Primary mirror during tests at INTESPACE
The architecture chosen is organized around a central plane structure supporting the primary mirror, the tertiary mirror, the plane mirror, and a central cylinder that supports the secondary mirror. The solution is based on carbon material for the structure and on Zerodur material for the mirrors.
The instrument includes a focus function based upon a specific finely regulated thermal control of secondary mirror structural support.
The instrument includes also an internal shutter to protect it from the sun radiation in non-operational phases such as launch, attitude acquisition, or safe modes. This solution avoids an external shutter that is generally heavy and complex.
Thinned TDI detectors are used for panchromatic detection, with typically 15 integration lines. They can be used thanks to an optimized guidance strategy of the satellite line of sight including micro-vibration level minimization, specific geometrical accommodation of detector lines in the focal plane to minimize optical distortion effects. Five detectors of 6000 pixels each are used; each pixel having a size of 13 µm. An anti-blooming structure prevents light from spreading along the columns.
The multi-spectral detection is made with 5 detectors of 1500 pixels each, 13 µm large. Each detector consists in a four assembly lines, enabling four colour imaging (blue, green, red, near infrared). Interferometric filters directly stuck down on the detector glass window provide the colour for these four channels.
The focal plane is constituted by two symmetrical arrangements of those detectors. To acquire images over a field of view of 20 km, each line of sight is composed by juxtaposing of 5 linear arrays, generating images of 30,000 columns in the PAN channel and 7,500 columns in the XS channel. Among 5 linear arrays of each retina, 2 operate by reflection and 3 by transmission across a beam splitter mirror device (Divoli) which allows all the points in the field to be acquired almost simultaneously. This great proximity in time makes the reconstruction of the continuous image line insensitive to the parallax effects introduced by the relief, and by temporal attitude variations between the 2 acquisitions of the same point on the ground (by 2 adjacent linear arrays).
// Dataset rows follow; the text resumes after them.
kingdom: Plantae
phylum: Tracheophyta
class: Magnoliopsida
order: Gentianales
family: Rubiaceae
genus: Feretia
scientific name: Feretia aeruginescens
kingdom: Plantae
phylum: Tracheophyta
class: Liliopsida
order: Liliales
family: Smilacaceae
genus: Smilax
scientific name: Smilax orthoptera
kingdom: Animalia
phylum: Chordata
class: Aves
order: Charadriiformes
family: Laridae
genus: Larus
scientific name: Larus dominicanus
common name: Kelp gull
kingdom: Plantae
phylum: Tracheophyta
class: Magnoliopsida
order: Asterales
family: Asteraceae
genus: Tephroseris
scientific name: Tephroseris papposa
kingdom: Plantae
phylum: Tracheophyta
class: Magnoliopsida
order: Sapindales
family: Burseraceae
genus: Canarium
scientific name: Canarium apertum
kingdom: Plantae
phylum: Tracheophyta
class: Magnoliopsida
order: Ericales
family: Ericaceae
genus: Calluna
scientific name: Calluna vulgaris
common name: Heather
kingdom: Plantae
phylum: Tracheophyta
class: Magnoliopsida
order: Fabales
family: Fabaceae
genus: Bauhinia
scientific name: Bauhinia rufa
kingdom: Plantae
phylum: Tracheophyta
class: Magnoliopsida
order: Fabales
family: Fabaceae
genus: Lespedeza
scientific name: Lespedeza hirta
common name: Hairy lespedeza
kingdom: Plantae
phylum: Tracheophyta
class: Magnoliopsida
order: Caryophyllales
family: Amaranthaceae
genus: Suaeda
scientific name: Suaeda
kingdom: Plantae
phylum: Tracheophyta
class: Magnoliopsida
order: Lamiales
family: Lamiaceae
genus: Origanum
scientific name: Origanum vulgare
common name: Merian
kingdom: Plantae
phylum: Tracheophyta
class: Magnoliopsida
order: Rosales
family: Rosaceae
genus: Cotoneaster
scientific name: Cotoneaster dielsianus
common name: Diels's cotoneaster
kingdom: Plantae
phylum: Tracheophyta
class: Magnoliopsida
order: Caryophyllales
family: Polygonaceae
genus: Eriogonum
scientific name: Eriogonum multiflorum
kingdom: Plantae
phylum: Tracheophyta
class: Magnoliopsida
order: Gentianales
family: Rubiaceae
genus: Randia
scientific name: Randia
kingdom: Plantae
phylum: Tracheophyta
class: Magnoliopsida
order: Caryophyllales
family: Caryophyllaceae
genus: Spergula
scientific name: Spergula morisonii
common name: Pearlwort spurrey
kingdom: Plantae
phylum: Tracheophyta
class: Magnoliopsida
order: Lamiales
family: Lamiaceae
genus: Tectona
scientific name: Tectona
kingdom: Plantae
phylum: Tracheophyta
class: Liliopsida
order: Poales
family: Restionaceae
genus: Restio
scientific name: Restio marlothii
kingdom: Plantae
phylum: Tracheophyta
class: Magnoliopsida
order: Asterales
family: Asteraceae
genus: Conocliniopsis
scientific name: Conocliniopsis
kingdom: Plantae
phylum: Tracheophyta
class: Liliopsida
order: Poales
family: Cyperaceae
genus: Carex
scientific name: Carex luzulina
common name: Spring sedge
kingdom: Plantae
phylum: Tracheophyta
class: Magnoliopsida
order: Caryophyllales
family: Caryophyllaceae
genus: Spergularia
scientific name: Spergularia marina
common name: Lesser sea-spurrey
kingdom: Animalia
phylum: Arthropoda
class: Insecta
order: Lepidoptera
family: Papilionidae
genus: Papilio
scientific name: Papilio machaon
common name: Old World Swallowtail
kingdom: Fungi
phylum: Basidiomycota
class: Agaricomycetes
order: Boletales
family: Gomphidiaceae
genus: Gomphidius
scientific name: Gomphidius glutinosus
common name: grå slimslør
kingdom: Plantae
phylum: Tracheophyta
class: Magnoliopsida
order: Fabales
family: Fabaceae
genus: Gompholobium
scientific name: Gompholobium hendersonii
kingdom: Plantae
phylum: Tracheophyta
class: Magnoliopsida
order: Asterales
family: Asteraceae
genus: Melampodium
Thanks to a separation mirror, the XS and PAN viewing planes are separated by 1.5 mrad in the field only, which makes PAN and Multispectral channel registration possible by a simple ground processing (re-sampling).
These mirrors and the detectors are mounted on a SiC beam and the resulting focal plane assembly is supported on the telescope structure by isostatic invar bars.
The focal plane is electrically coupled with the detection electronics to form a highly integrated detection unit. The overall unit detects and converts the video signals into digital data. The Printed Circuit Boards are placed just behind the focal plane.
The detection unit has its own thermal control to ensure maximum performance. It is constituted mainly of a dedicated radiator and of two heat pipes. The radiator is part of the instrument structure, and a hole is reserved on the coldest satellite panel for it.